A `ggui_user_*` API key that authenticates an agent runtime against a ggui MCP server. Locally, `ggui keys create --keys-file <path>` mints bearers that `ggui serve --keys-file` accepts — no account needed. On the hosted cloud's universal endpoint (coming soon), keys are minted via [`ggui keys create`](/cli/login/#manage-keys) after [`ggui login`](/cli/login/) (Preview — managed cloud, coming soon). Connector keys are scoped to one user; revoking via `ggui keys revoke <id>` is a soft-revoke (the audit row stays, but every subsequent request from the key returns `401 invalid_grant`).

Distinct from the **bearer** minted by `ggui serve`'s pairing flow — that bearer is per-session and per-pairing, not user-keyed.

### `wsToken`

A short-TTL opaque credential minted at `ggui_render` and delivered to the iframe on `_meta["ai.ggui/render"]`, paired with `wsUrl`. The iframe presents it on the WebSocket upgrade (`?wsToken=`) and in `SubscribePayload.wsToken`; the server validates it against the subscribing `sessionId` + `appId`. Refreshed without a re-handshake via the runtime-audience tool `ggui_runtime_refresh_ws_token`.

### `AuthAdapter`

The pluggable seam in `@ggui-ai/mcp-server` that decides who's authenticated on `/mcp` and the live-channel `/ws` upgrade. The default for `ggui serve` is dev-mode pairing; production composes `createGguiServer({ auth })` with a custom adapter (OIDC, Cognito, custom).

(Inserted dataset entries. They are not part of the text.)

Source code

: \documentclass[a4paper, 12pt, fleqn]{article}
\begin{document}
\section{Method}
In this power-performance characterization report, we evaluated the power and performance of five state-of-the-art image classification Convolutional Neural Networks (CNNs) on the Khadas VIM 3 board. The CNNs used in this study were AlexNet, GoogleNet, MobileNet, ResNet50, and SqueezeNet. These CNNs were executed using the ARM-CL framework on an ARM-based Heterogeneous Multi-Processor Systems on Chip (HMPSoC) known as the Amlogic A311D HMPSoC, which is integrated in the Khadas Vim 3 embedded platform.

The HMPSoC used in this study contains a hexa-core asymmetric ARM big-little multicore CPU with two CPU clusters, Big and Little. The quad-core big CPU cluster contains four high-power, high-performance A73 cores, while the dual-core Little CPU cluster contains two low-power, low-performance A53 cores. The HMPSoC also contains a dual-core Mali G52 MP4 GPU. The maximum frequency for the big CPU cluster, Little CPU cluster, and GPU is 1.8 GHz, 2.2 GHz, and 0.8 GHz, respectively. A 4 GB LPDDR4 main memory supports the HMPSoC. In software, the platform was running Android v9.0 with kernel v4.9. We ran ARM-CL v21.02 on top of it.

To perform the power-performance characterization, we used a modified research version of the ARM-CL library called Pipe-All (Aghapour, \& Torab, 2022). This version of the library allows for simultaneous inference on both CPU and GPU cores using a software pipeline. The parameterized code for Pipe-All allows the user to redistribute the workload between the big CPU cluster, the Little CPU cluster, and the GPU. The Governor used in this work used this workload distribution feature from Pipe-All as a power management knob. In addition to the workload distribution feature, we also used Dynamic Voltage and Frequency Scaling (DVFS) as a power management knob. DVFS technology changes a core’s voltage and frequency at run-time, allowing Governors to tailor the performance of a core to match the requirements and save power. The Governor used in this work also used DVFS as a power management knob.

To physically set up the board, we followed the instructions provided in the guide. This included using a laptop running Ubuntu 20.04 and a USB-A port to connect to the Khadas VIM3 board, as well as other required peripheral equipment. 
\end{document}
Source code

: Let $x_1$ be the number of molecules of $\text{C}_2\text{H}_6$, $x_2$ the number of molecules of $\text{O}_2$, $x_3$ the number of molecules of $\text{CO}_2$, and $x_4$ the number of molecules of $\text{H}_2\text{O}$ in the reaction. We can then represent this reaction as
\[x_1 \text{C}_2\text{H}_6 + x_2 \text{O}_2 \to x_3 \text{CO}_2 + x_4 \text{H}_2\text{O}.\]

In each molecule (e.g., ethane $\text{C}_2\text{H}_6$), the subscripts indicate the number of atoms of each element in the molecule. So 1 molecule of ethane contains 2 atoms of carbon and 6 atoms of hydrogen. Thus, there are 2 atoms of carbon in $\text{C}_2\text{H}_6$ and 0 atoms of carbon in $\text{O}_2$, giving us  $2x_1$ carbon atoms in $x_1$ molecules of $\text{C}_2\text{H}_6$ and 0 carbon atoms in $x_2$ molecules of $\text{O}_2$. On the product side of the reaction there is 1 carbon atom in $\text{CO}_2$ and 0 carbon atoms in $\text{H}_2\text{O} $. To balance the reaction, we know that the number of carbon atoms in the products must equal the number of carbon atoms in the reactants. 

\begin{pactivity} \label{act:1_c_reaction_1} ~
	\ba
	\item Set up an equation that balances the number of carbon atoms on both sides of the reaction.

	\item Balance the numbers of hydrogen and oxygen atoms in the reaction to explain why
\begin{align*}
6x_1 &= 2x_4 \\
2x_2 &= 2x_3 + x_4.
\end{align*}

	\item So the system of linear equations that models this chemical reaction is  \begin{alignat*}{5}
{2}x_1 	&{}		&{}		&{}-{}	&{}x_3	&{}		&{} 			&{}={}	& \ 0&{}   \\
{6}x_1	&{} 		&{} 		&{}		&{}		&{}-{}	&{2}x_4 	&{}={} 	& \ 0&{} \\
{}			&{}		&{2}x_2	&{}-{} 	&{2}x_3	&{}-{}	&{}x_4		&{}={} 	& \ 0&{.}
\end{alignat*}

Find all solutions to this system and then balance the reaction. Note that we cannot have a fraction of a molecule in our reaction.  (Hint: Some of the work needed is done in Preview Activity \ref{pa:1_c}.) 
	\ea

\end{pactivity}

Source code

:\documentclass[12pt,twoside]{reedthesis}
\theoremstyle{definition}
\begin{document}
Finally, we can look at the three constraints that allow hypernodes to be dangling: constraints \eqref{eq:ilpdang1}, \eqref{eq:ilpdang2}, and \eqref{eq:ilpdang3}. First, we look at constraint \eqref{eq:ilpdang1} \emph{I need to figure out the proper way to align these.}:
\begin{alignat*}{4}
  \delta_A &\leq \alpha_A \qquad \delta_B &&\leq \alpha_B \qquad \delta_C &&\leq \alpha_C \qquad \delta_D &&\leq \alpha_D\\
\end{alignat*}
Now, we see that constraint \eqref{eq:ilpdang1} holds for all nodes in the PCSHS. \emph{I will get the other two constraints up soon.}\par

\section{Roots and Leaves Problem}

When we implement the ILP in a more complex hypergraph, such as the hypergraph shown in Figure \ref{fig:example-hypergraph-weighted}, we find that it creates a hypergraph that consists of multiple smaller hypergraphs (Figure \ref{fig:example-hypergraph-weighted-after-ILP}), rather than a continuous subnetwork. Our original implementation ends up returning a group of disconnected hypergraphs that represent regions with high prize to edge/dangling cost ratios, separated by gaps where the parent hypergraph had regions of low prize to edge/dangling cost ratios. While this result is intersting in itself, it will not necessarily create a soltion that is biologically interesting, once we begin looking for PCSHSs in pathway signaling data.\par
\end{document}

→ See [`ggui serve` → Production hardening](/cli/serve/#production-hardening).

---

## See also

- [Protocol overview](/protocol/overview/) — the three-channel topology these terms hang off.
- [Envelopes](/protocol/envelopes/) — wire reference for `ActionEnvelope` and `StreamEnvelope`.
- [MCP Protocol](/api/mcp-protocol/) — MCP method reference (`ggui_handshake`, `ggui_render`, `ggui_update`, `ggui_consume`).
- [WebSocket Protocol](/api/websocket-protocol/) — live-channel message-type reference.